_Excerpted records_.

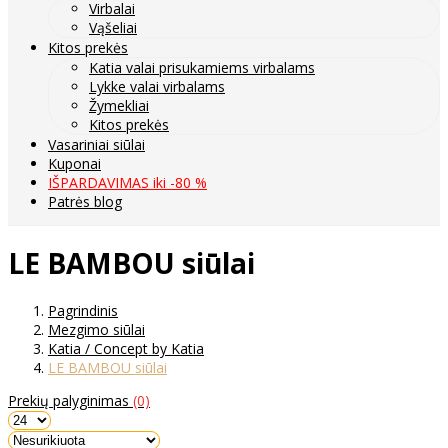
Virbalai
Vąšeliai
Kitos prekės
Katia valai prisukamiems virbalams
Lykke valai virbalams
Žymekliai
Kitos prekės
Vasariniai siūlai
Kuponai
IŠPARDAVIMAS iki -80 %
Patrės blog
LE BAMBOU siūlai
Pagrindinis
Mezgimo siūlai
Katia / Concept by Katia
LE BAMBOU siūlai
Prekių palyginimas
(0)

_Work instructions_. Beginning with the line that holds "Mezgimo siūlai", please return every line through the end of the data, exactly as written.

_Exercise result_.
Mezgimo siūlai
Katia / Concept by Katia
LE BAMBOU siūlai
Prekių palyginimas
(0)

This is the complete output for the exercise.